Daily Watch – FG resumes Delta Amnesty payments, Lags on pension payments
2nd August 2016
- The naira on Monday plunged even further against the American dollar at the parallel market. It exchanged at ₦380 to the dollar, from Friday’s close of ₦378, while the comparable numbers for the pound and the euro were ₦495 and ₦415, respectively. The naira did appreciate at the interbank market, closing at ₦316.37 from Friday’s ₦319.70.
- President of the Pension Fund Operators Association of Nigeria, PenOp, Eguakhide Longe, has said that compliance to remittances of pension contributions from the public sector on both the Federal and State levels have lagged notably. Longe said that remittances from the FG through Pencom were last received in September 2015. Some states have outstanding remittances dating back over two years, but that private sector remittances, though impacted by the adverse economic environment, have been more consistent.

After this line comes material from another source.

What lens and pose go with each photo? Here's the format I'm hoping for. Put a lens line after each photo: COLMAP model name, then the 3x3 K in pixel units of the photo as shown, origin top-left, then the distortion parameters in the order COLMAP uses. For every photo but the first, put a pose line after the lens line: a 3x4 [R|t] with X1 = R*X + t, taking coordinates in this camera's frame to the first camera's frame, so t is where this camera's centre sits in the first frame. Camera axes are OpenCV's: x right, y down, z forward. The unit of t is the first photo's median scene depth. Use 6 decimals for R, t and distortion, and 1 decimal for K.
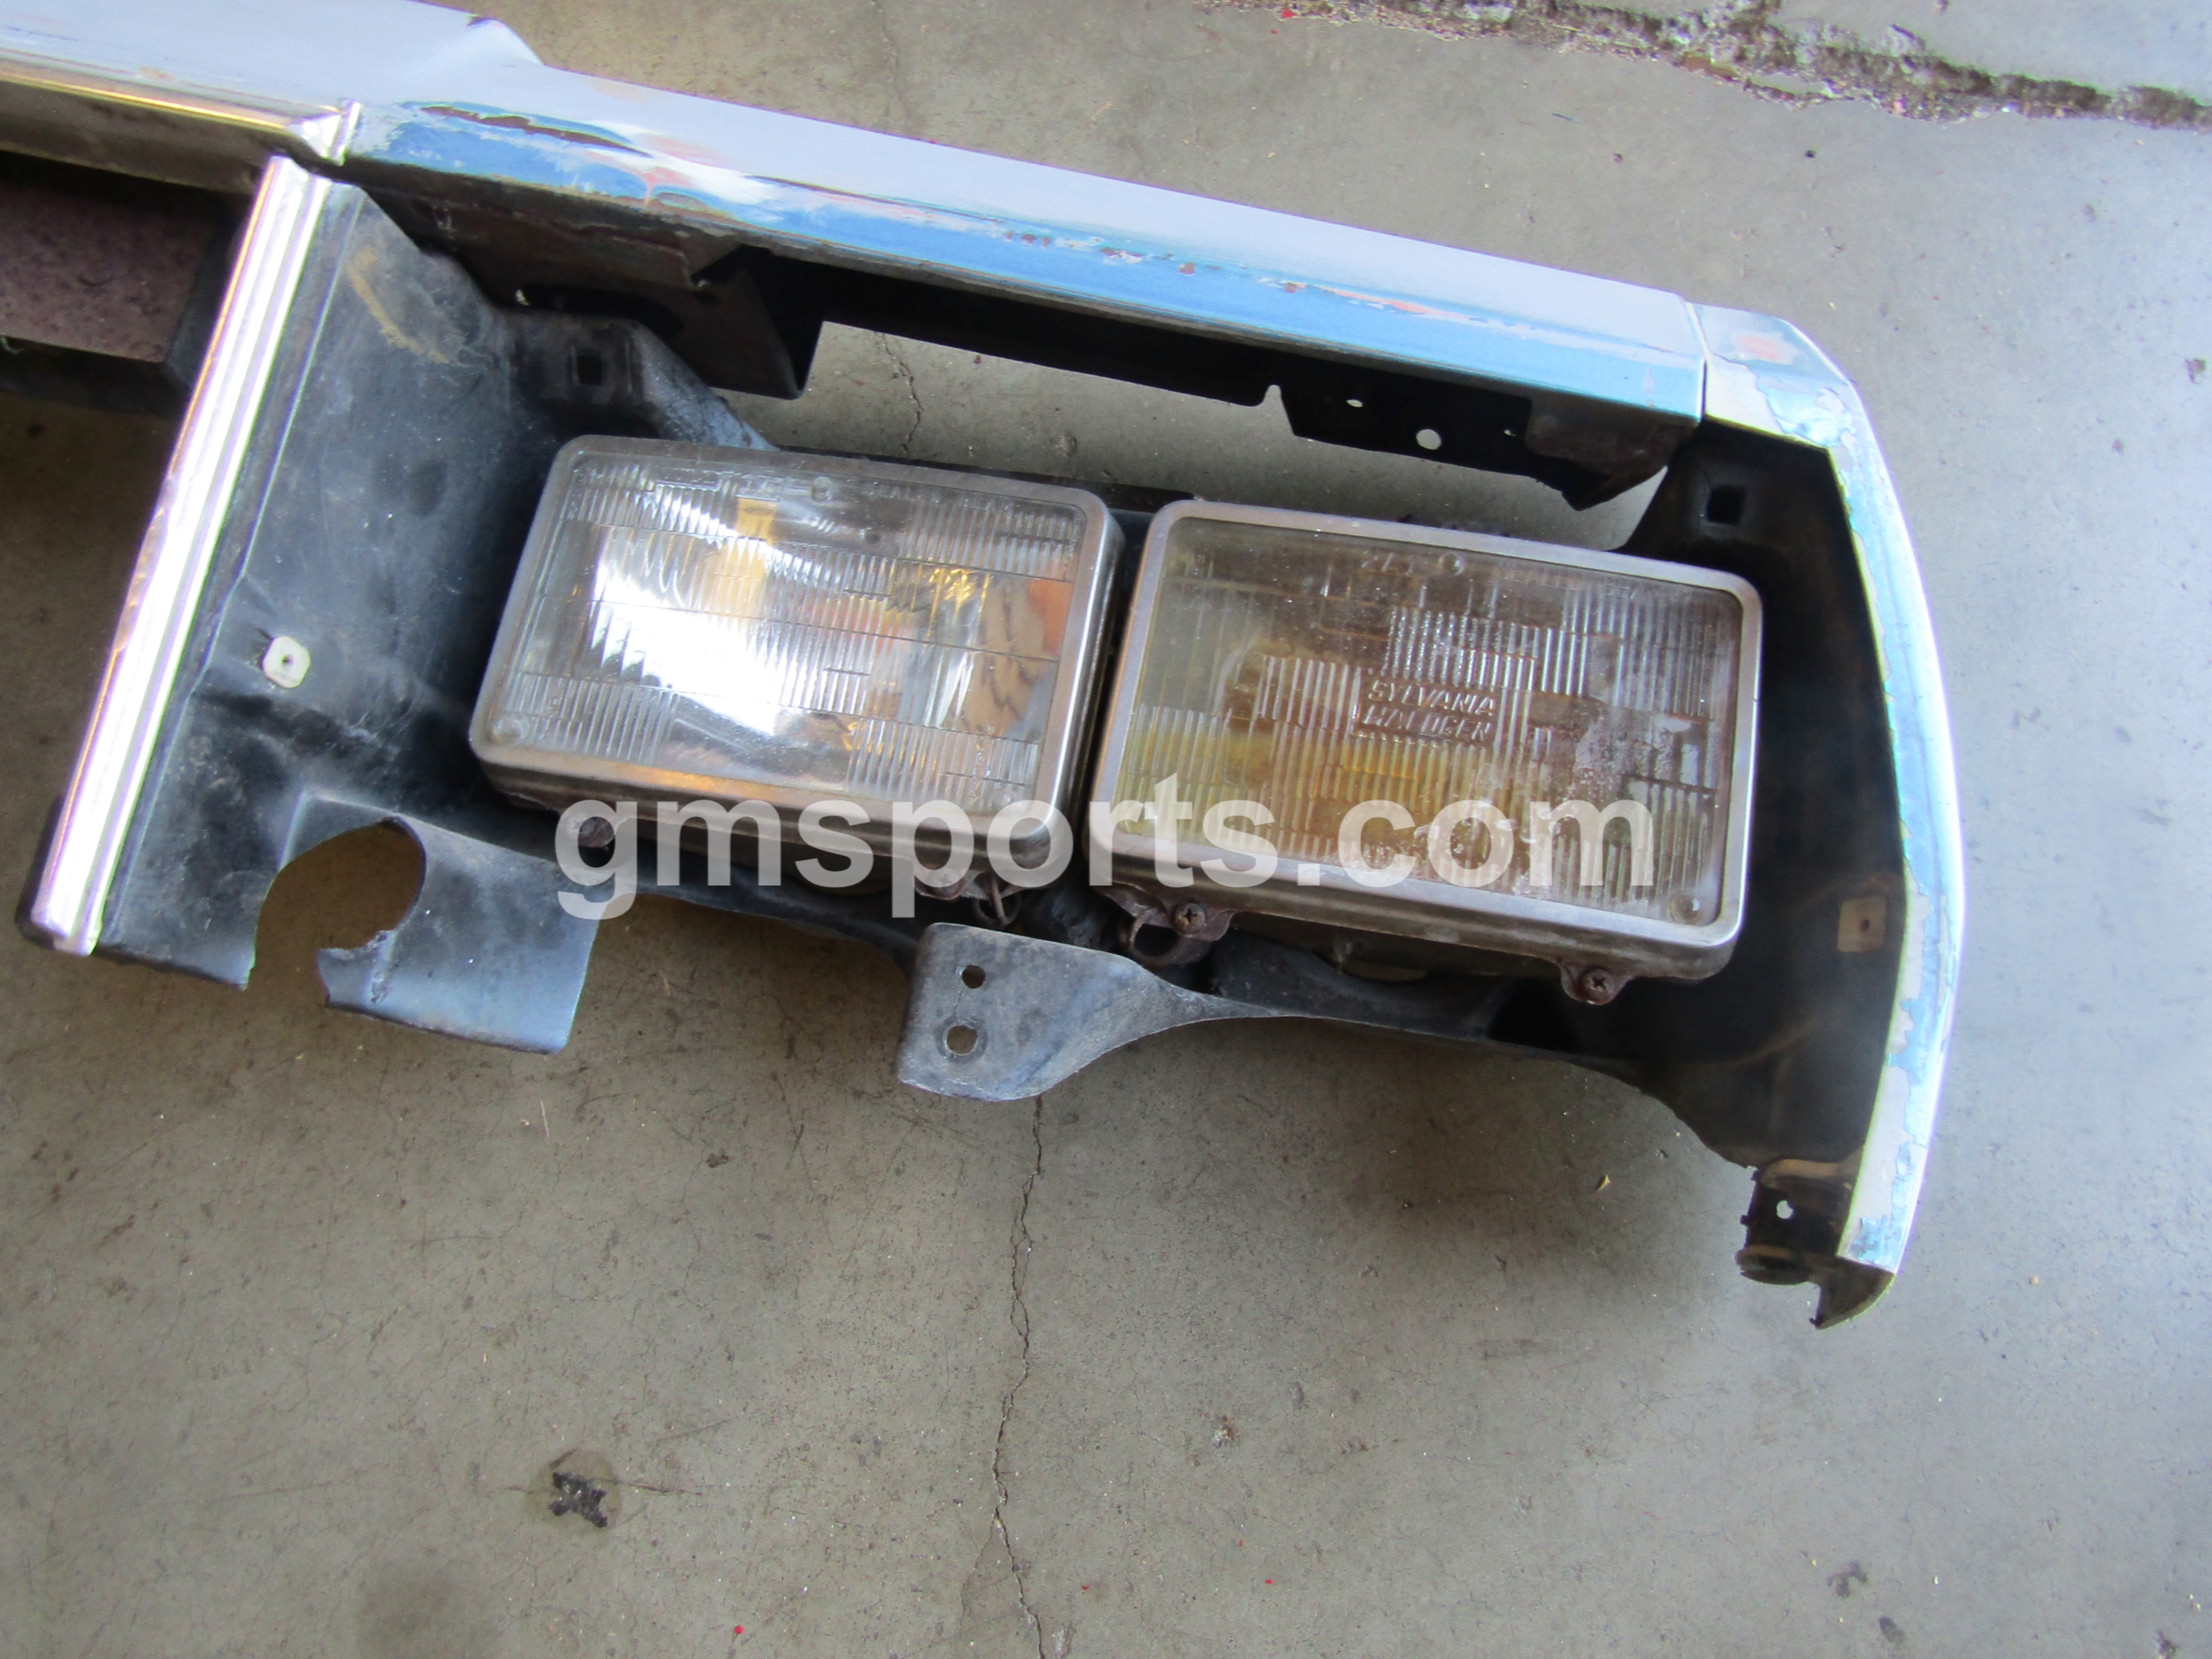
lens RADIAL K [[1594.3, 0, 1106.0], [0, 1594.3, 829.5], [0, 0, 1]] dist [-0.010318, 0.001781]
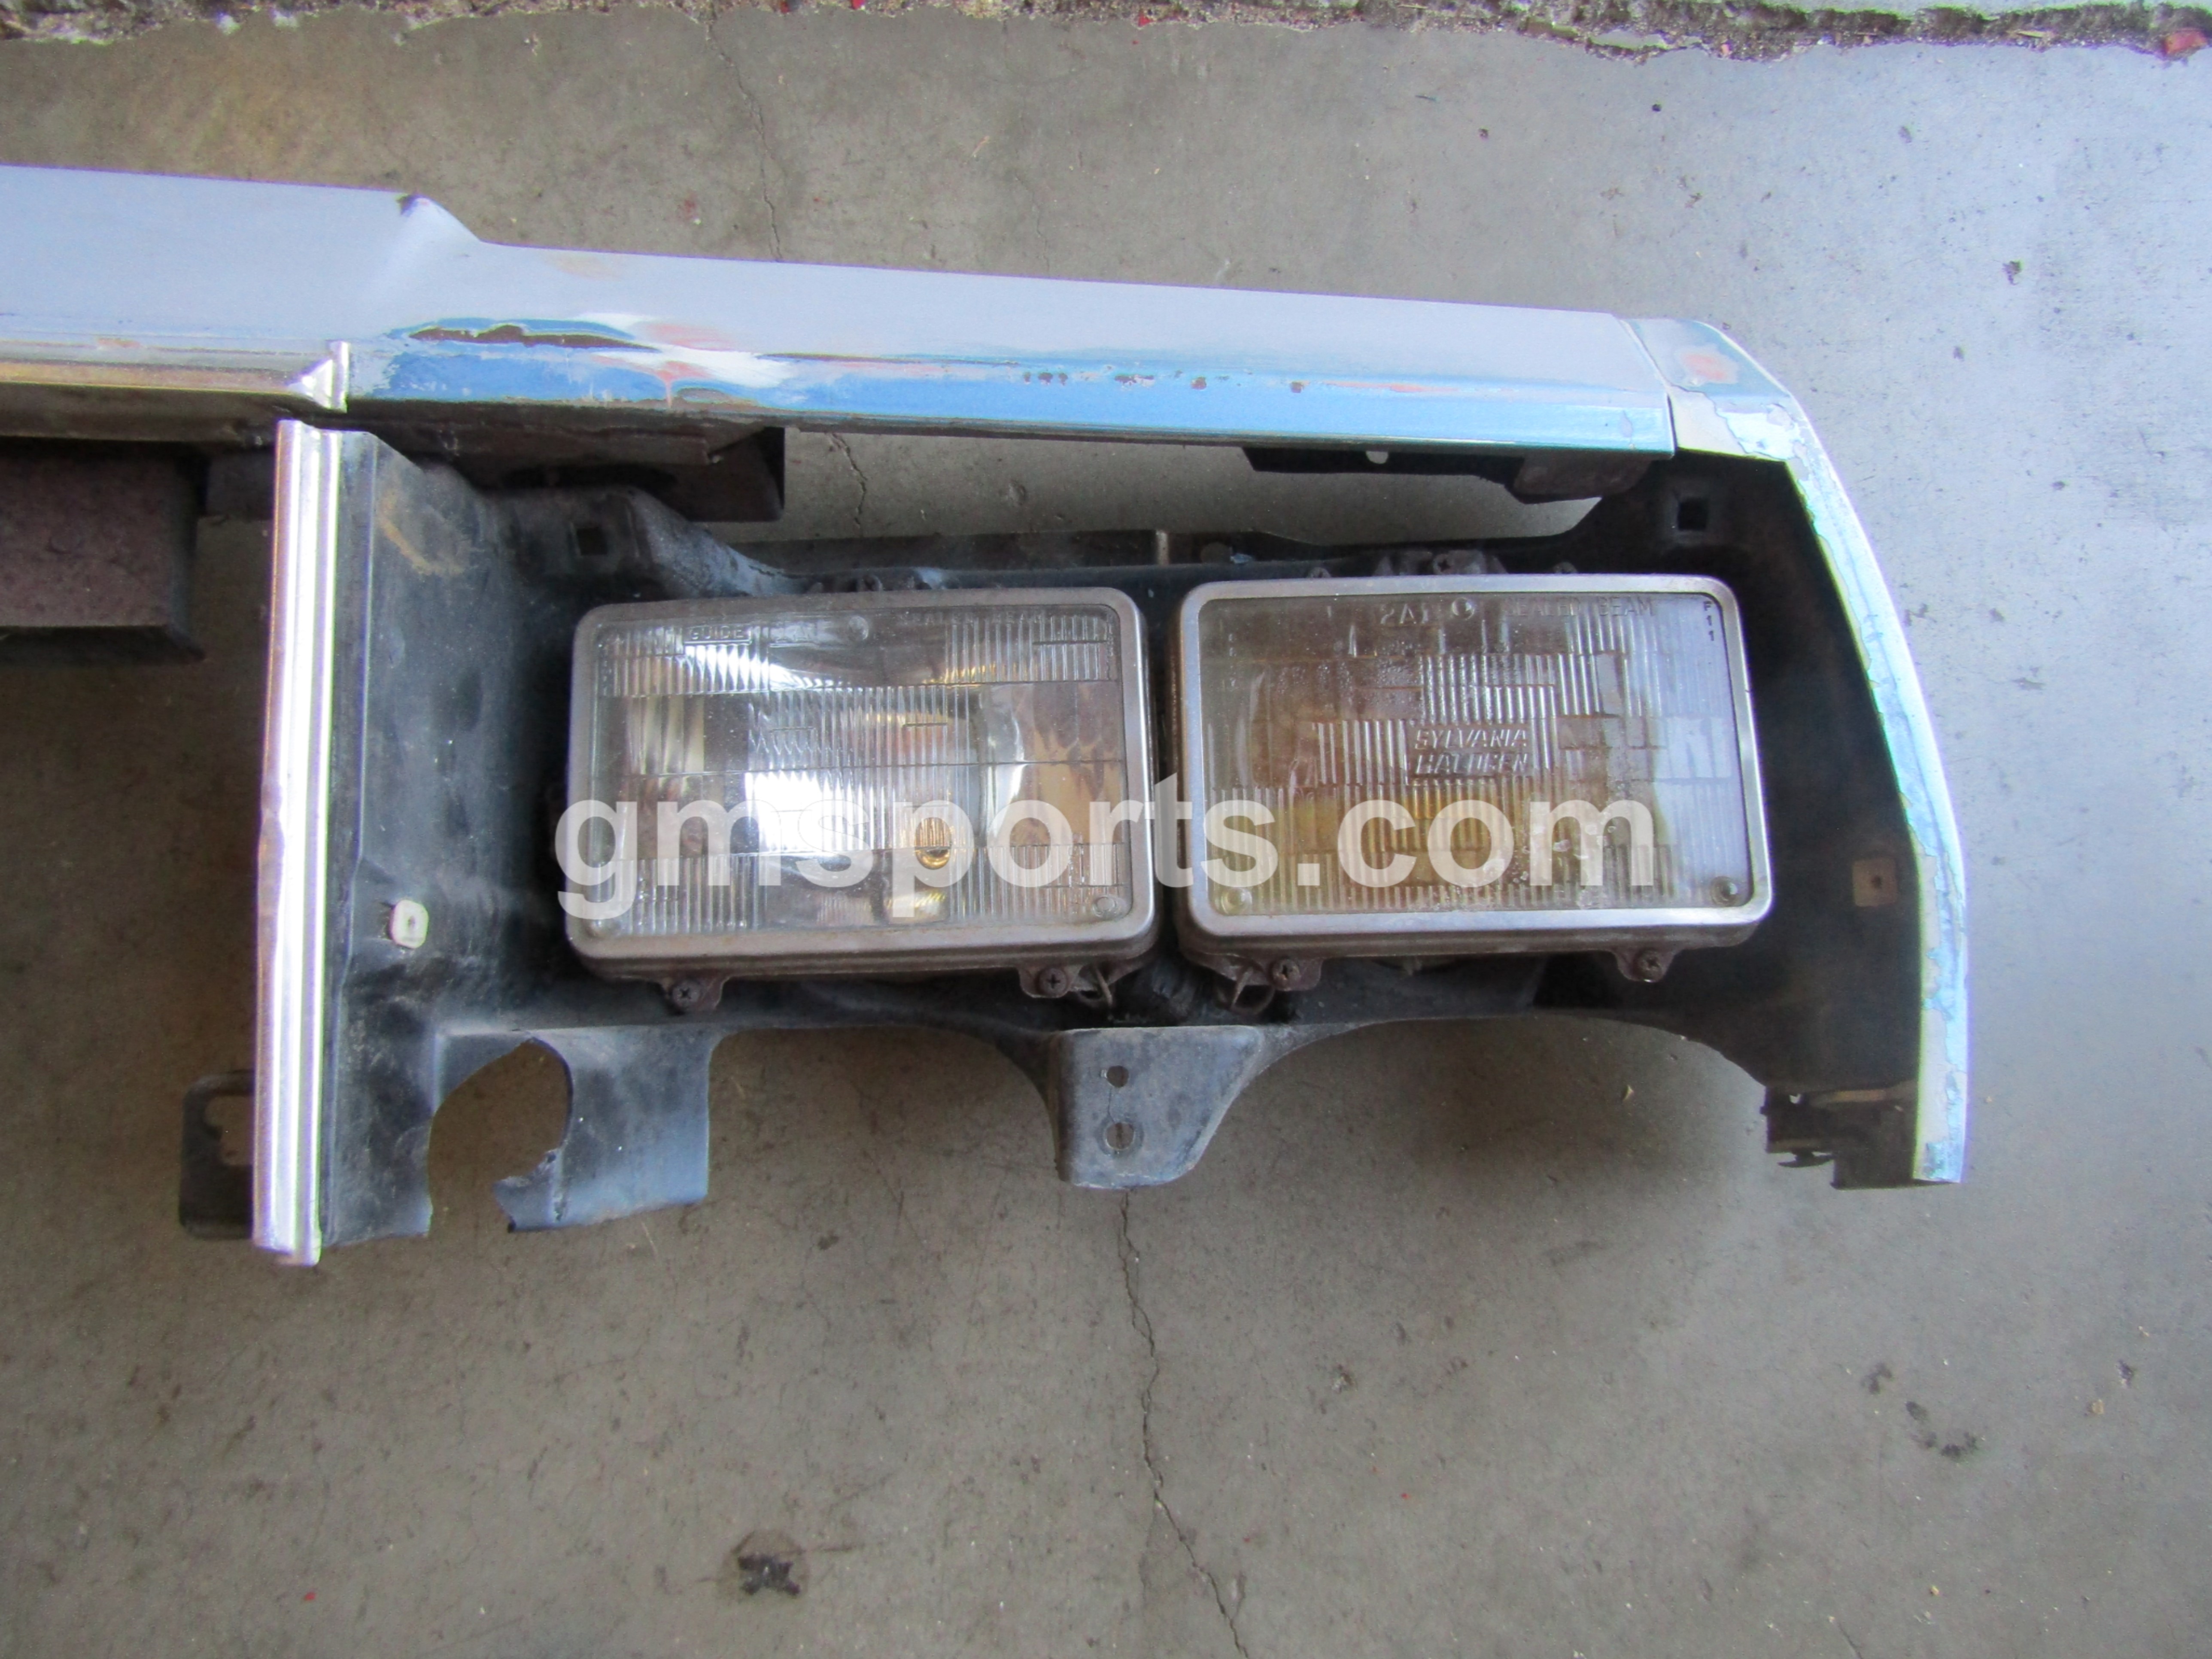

- Dangote Sugar Refinery Plc last week reported a half-year profit before tax of ₦11.1 billion. The unaudited results for the six months ending 30 June indicated that all performance measurement indices trended upwards. The results showed that profit before tax rose by 13.3 percent compared to ₦9.8 billion in the same period in 2015. Similarly, the sugar group recorded a profit after tax of ₦7.4 billion, a 17.5 percent rise over ₦6.3 billion posted in the corresponding period in 2015. Group revenue increased by 37.86 percent to ₦70.5 billion compared to ₦51.1 billion in 2015, reflecting the increase in sales volumes during the period “despite market and operating challenges.”
- The FG resumed payments to former militants in the Niger Delta and the military targeted gangs involved in sabotage of pipelines, as the government responded to sustained attacks on infrastructure that dragged crude production back to an almost 30-year low. Paul Boroh, the coordinator of the presidential amnesty program, told former militants that their delayed stipends would resume on Monday, his office said in an e-mailed statement. He also assured them that “President Muhammadu Buhari appreciates their patience” and attaches much importance to the amnesty, according to the statement.
- Nigeria’s external reserves fell marginally to $26.20 billion on July 28, down from $26.32 billion July 22, data from the CBN’s website showed on Monday. Month-on-month, the reserves fell by 0.4 per cent from $26.34 billion recorded on June 29, the report indicated. The foreign exchange reserves stood at $26.42 billion on May 28; down by 9.2 percent year-on-year. The CBN had last month lifted its 16-month-old currency controls and auctioned about $4 billion on the spot and futures market to clear a backlog of dollar demand in a bid to boost interbank market trading. The reserves had dropped by over 10 percent from last year when they were at $29.7 billion; the nation’s external reserves reduced by $6.7 billion within a period of 21 months, the Minister of Budget and National Planning, Senator Udo Udoma, said on March 23.